Beitrag von Rüdiger Christ
20. Oktober 1917 - Dieser Tag sollte sich für Tiefenort und die Region als ein historischer Tag erweisen.
In den späten Nachmittagsstunden musste ein Zeppelin der Kaiserlichen Marine-Luftschiffflotte mit der Bezeichnung L55 auf der "Wacht" oberhalb Tiefenorts notlanden.
Die Menschen in Tiefenort und der Region hatten so einen Zeppelin noch nie gesehen, viele wussten nicht einmal, dass es solche Luftschiffe überhaupt gab.
Das Luftschiff L55 hatte immerhin eine Länge von fast 200 Metern und einen Durchmesser von rund 24 Metern.
Am Morgen des 19. Oktober 1917 war L55 von der Luftschiffbasis Alhorn zu seiner zweiten Angriffsfahrt nach England mit einer tödlichen, zwei Tonnen schweren Bombenfracht gestartet.
Durch massives Abwehrfeuer beim Anflug auf London wurde L55 beschädigt. Ungünstige Wetterverhältnisse sorgten zusätzlich für Probleme bei der Fahrt zurück nach Ahlhorn und das Luftschiff geriet dabei teilweise außer Kontrolle.
L55 stieg dadurch bis zu einer Höhe von 7.600 Meter auf, wo eisige Temperaturen und Sauerstoffmangel der Besatzung arg zu schaffen machten.

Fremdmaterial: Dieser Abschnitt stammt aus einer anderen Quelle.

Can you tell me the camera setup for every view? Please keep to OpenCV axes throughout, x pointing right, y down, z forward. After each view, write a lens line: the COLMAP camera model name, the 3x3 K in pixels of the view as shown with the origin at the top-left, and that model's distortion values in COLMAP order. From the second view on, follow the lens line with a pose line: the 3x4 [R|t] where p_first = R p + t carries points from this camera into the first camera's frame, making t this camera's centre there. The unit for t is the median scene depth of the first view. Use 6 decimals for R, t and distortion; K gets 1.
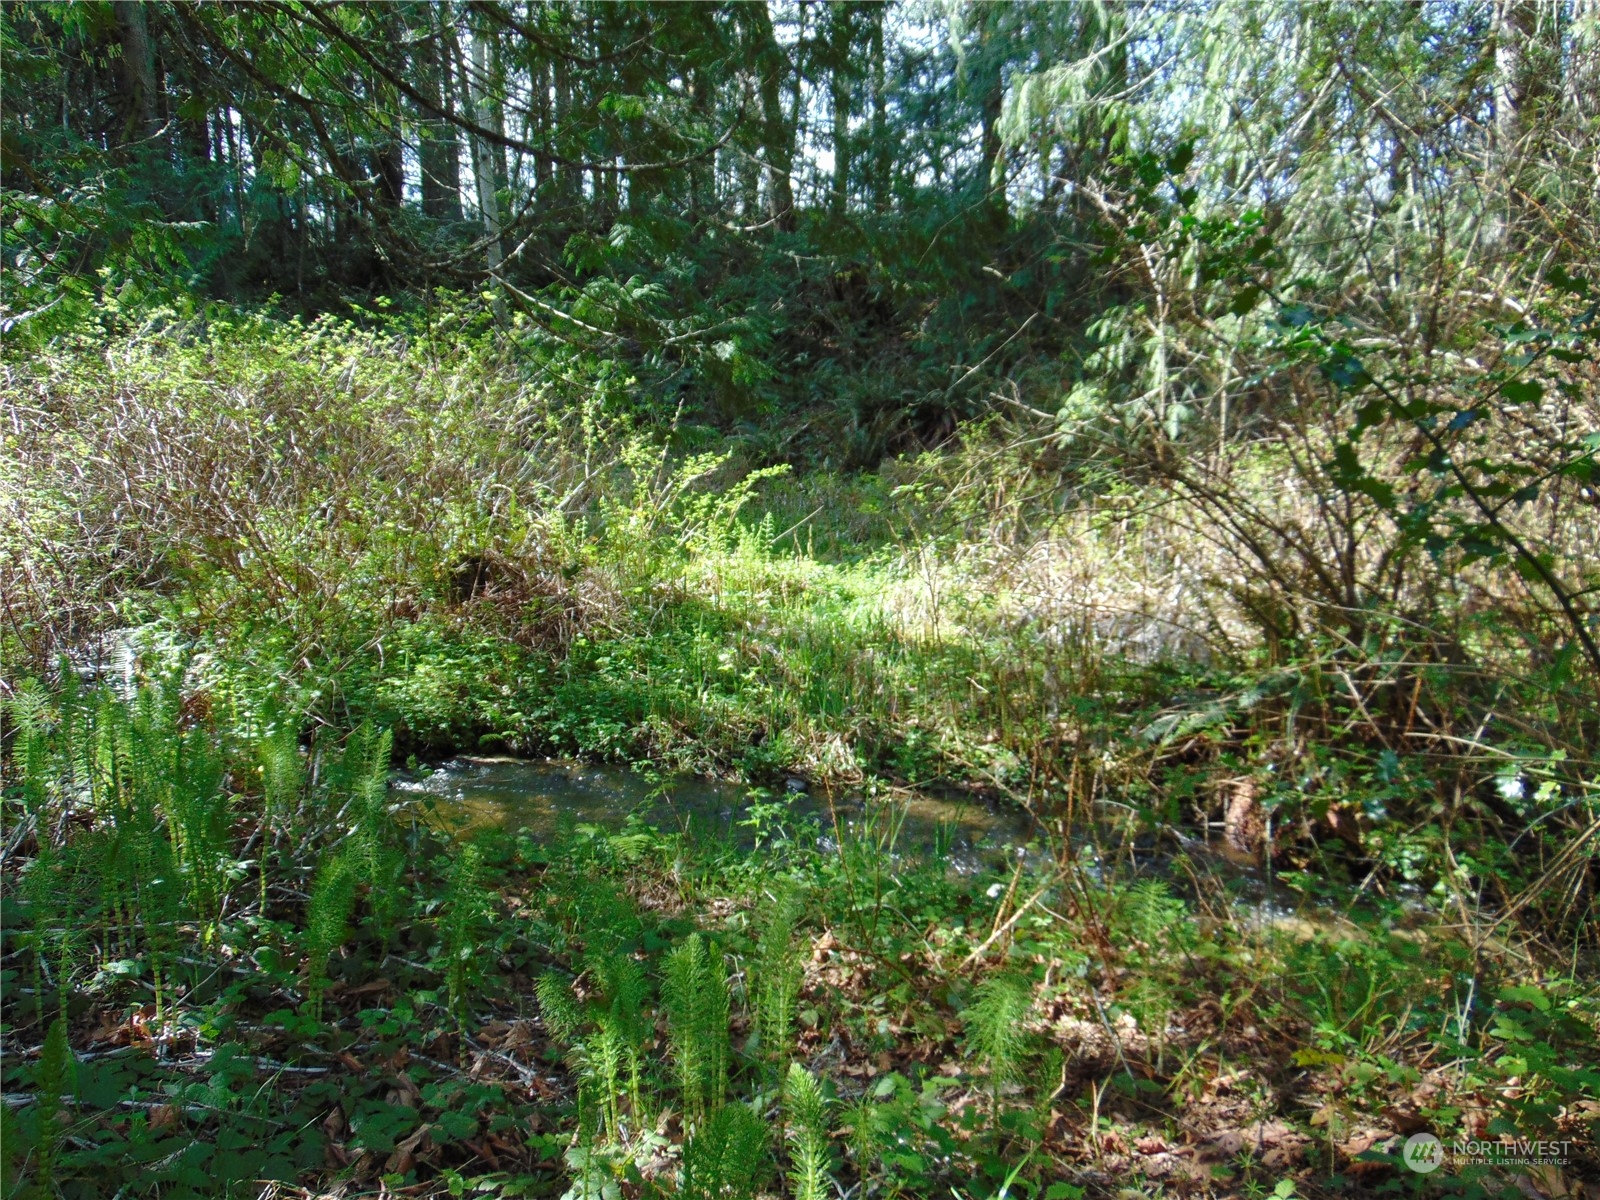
lens RADIAL K [[1169.2, 0, 796.8], [0, 1169.2, 612.1], [0, 0, 1]] dist [-0.024667, 0.002709]
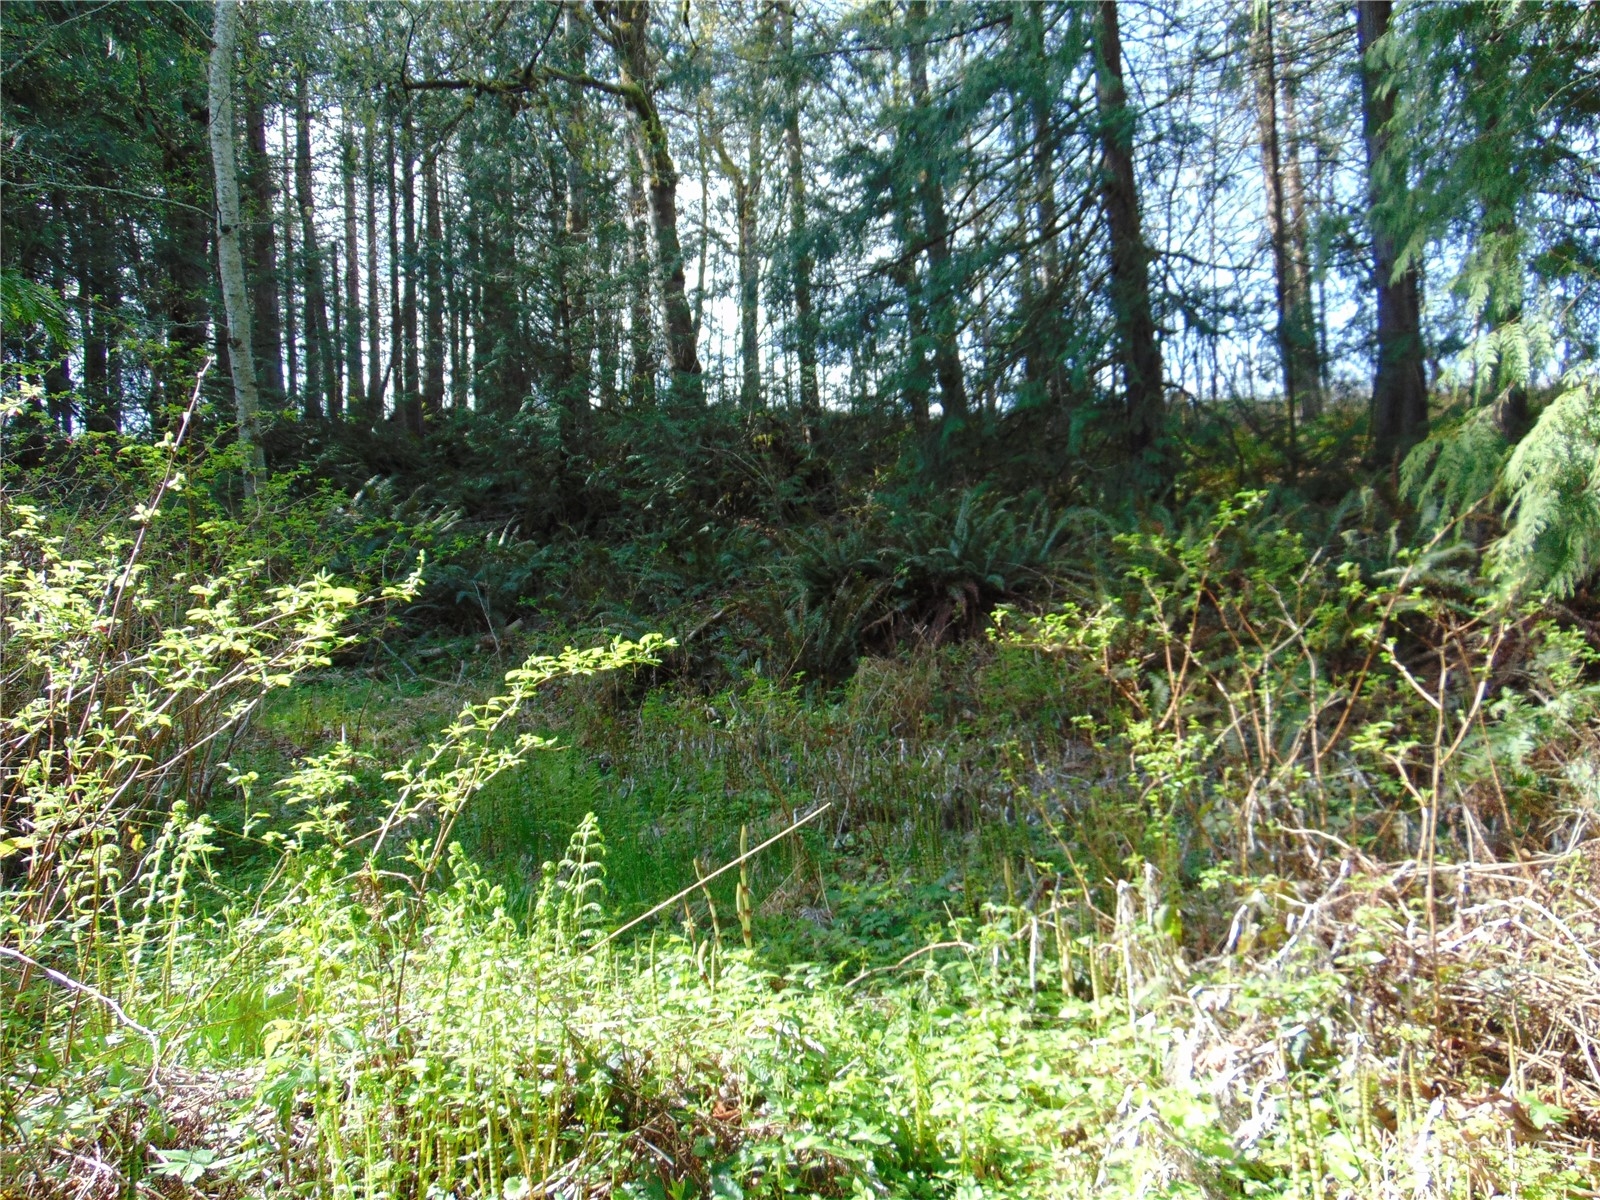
lens RADIAL K [[1169.2, 0, 796.8], [0, 1169.2, 612.1], [0, 0, 1]] dist [-0.024667, 0.002709]
pose [[0.996867, -0.019843, 0.076563, 0.003420], [0.034332, 0.980625, -0.192864, -0.072727], [-0.071253, 0.194888, 0.978234, 0.692391]]
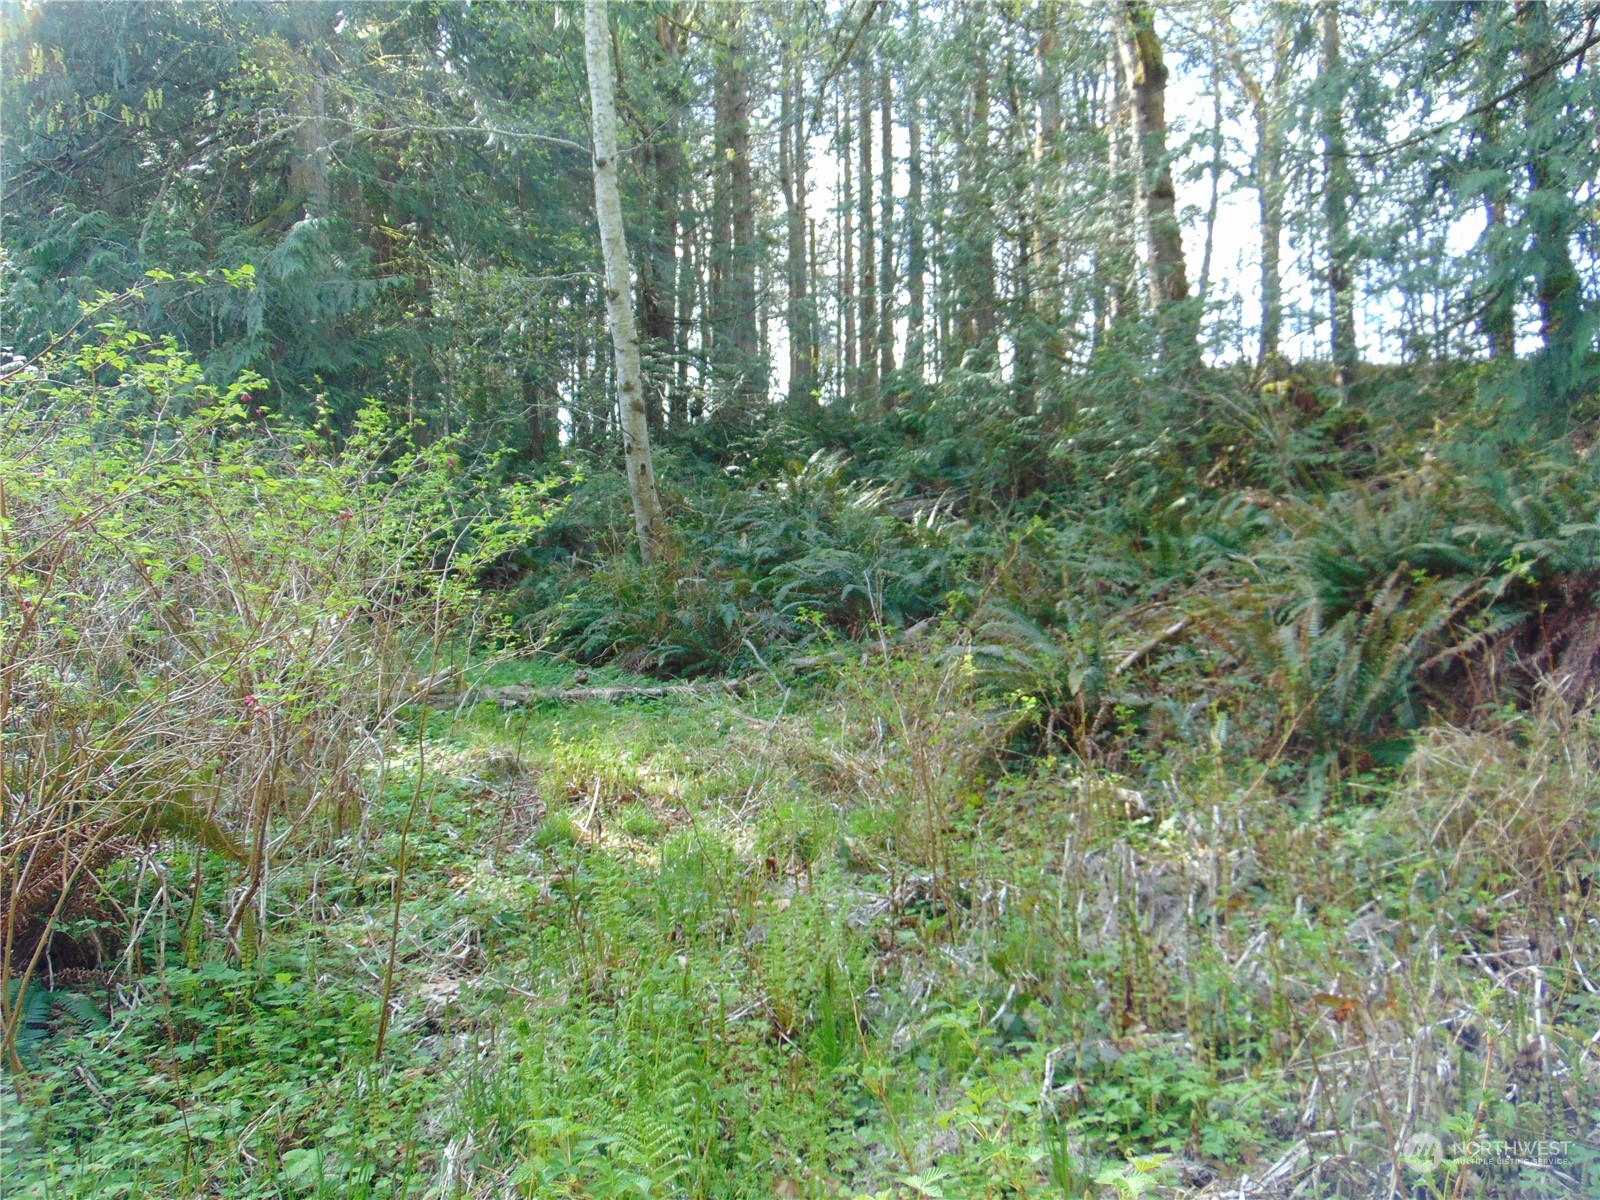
lens RADIAL K [[1169.2, 0, 796.8], [0, 1169.2, 612.1], [0, 0, 1]] dist [-0.024667, 0.002709]
pose [[0.939238, 0.002618, -0.343257, 0.037602], [-0.065495, 0.982967, -0.171713, -0.146029], [0.336961, 0.183761, 0.923412, 0.988531]]
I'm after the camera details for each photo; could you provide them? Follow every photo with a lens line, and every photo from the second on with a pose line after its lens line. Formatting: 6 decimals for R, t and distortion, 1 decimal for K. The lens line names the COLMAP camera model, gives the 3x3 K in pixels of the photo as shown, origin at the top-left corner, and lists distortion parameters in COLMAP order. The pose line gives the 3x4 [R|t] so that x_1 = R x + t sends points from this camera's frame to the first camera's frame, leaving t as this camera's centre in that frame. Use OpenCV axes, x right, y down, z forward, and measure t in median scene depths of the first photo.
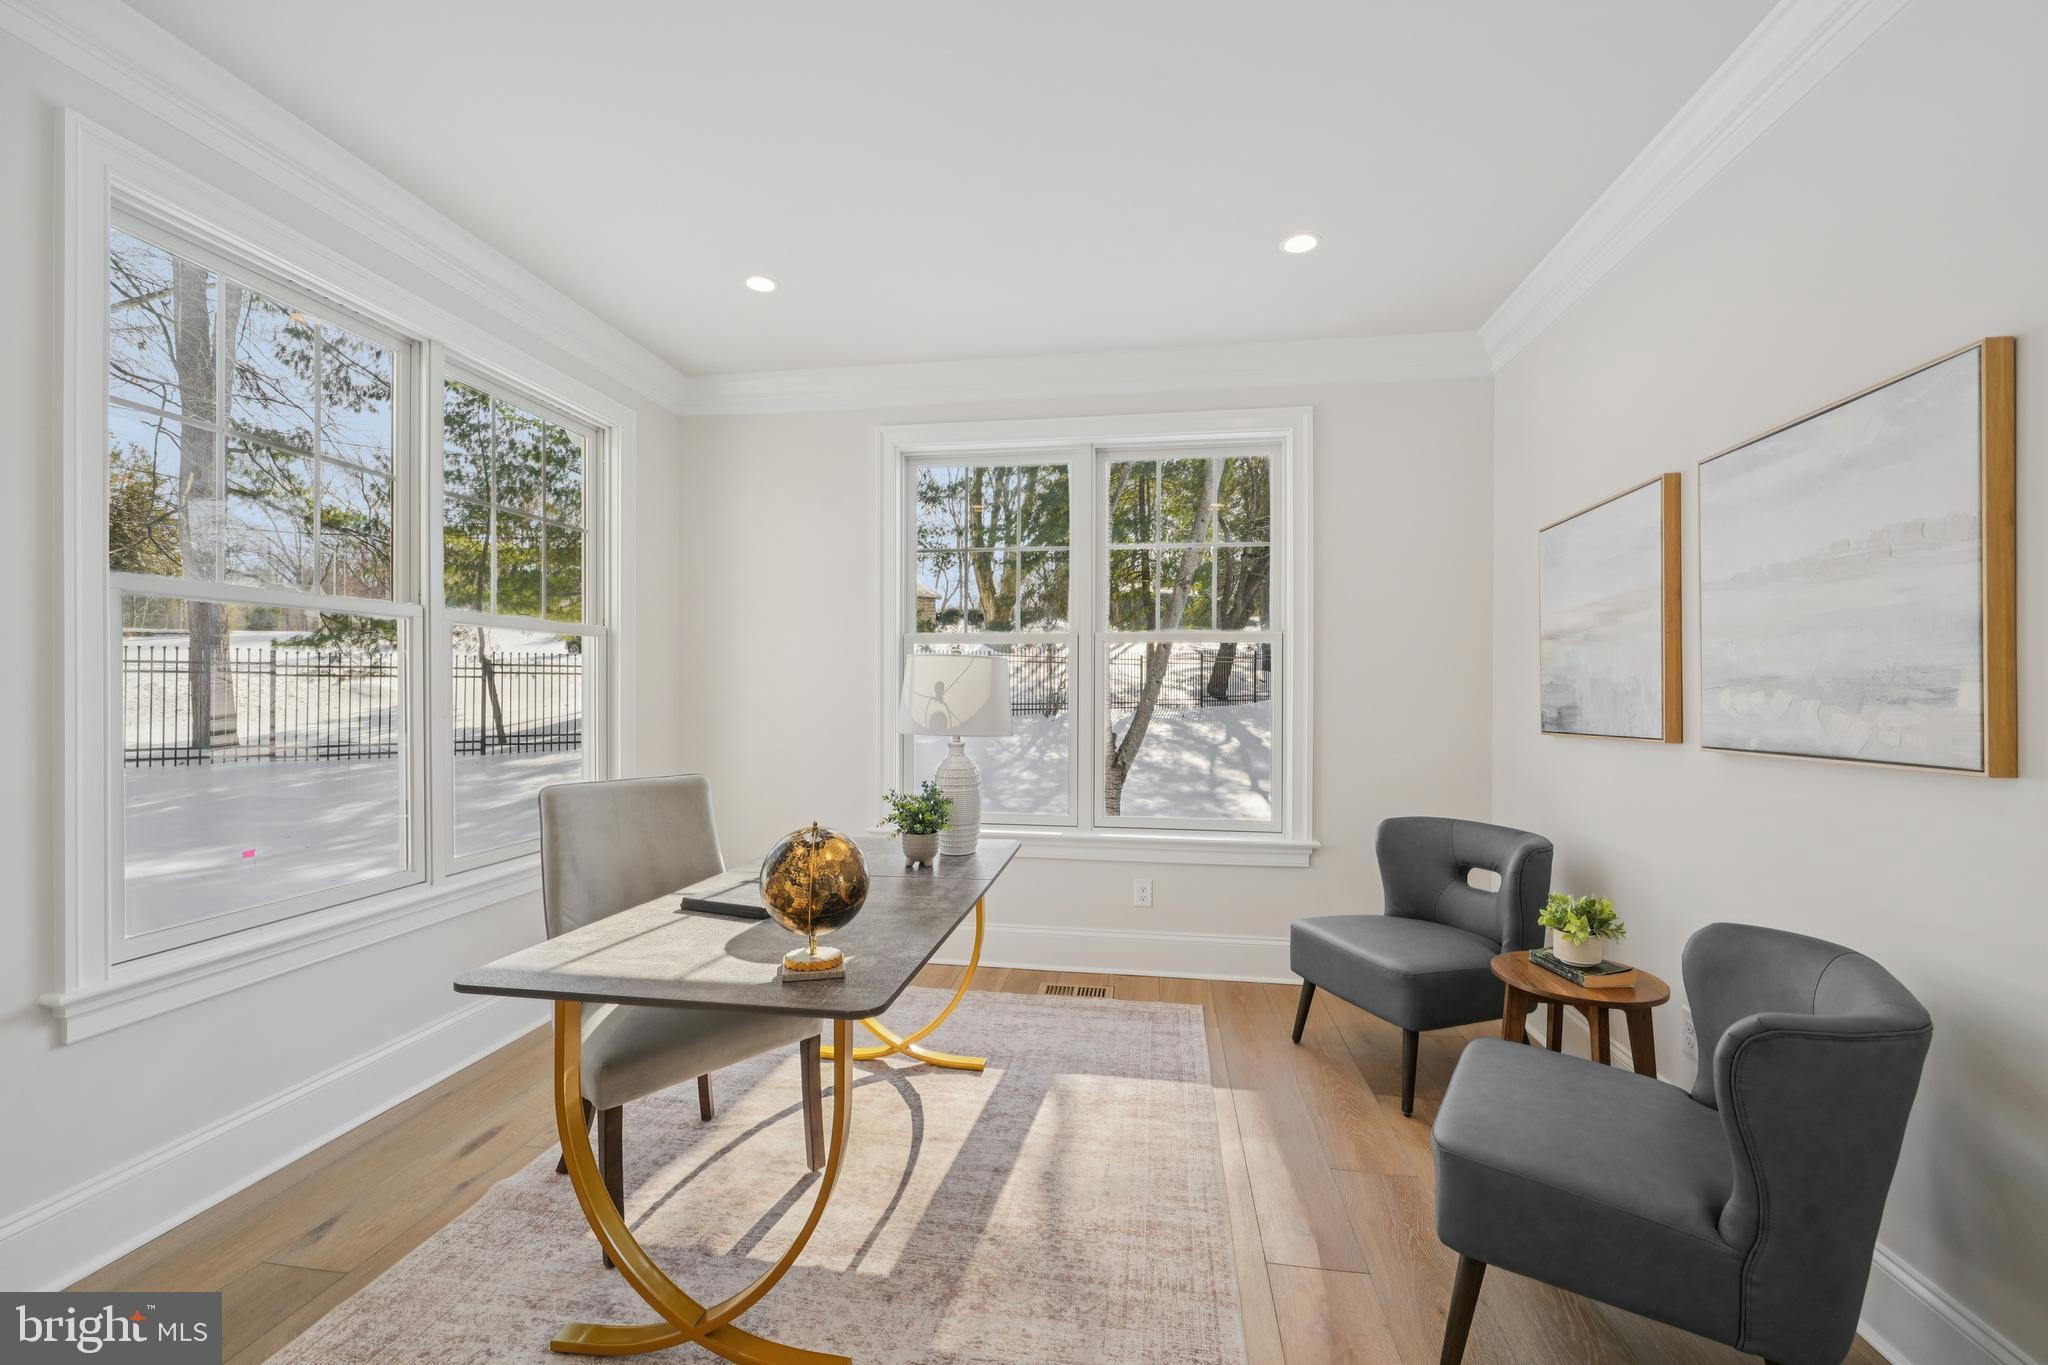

Der Ausfall von Motoren und der Funkanlage erschwerten zusätzlich die Rückfahrt. Gegen Mittag erreichte L55 Darmstadt, von der Überfahrt der Rhön ist jedoch nichts überliefert.
Es ist jedoch anzunehmen, dass das Luftschiff dabei die Rhön in einer geringen Höhe passiert hat. Wegen des Treibstoffmangels entschloss sich der Kommandant der L55, Kapitänleutnant Hans-Curt Flemming, zur Notlandung.
Wenig später setzte L55 auf einem Acker mit der Flurbezeichnung "Wacht" bei Tiefenort hart auf. Dabei wurde eine Gondel, die Propeller und teilweise das Gitterwerk des Rumpfes beschädigt.
Eine Weiterfahrt des Luftschiffes war dadurch nicht mehr möglich und es musste abgewrackt werden. Die 20 Mann Besatzung überstand die Notlandung unbeschadet.
Viele Tiefenorter und Einwohner der Region eilten noch am Abend zum Ort des sensationellen Ereignisses. Bis Ende Oktober wurde das Wrack der L55 durch die Besatzung und Unterstützung von vielen Tiefenortern vollständig demontiert.
Einige Dinge, wie die Stoffhülle der L55, wurden der einheimischen Bevölkerung überlassen, die daraus Kleidungstücke anfertigte.
Im Jahr 1937, zum 20. Jahrestag der Notlandung der L55, wurde durch den Tiefenorter Baumeister Carl Schanz der "Zeppelinstein" auf der Wacht errichtet und feierlich im Beisein der ehemaligen Besatzung eingeweiht.
Die Anlage des Zeppelinsteins wird von Tiefenorter Vereinen und engagierten Bürgern in ehrenamtlicher Arbeit durchgeführt.
Im Zeppelin Museum Friedrichshafen findet die Geschichte des Luftschiffs L55 eine besondere Erwähnung.
Auch die Geschichte eines jungen Mannes aus dem damaligen Salzungen, der sich bei Arbeiten auf einem Acker in unmittelbarer Nähe der Notlandung von L55 befand und angeblich als Erster der Mannschaft zur Hilfe eilte, wurde in der Bevölkerung der Region um Tiefenort lange erzählt.
Der junge Mann wurde von da an "Zäppche" oder "Zepp" genannt und gab seine Story in den Salzunger Kneipen den Einheimischen und Kurgästen zum Besten.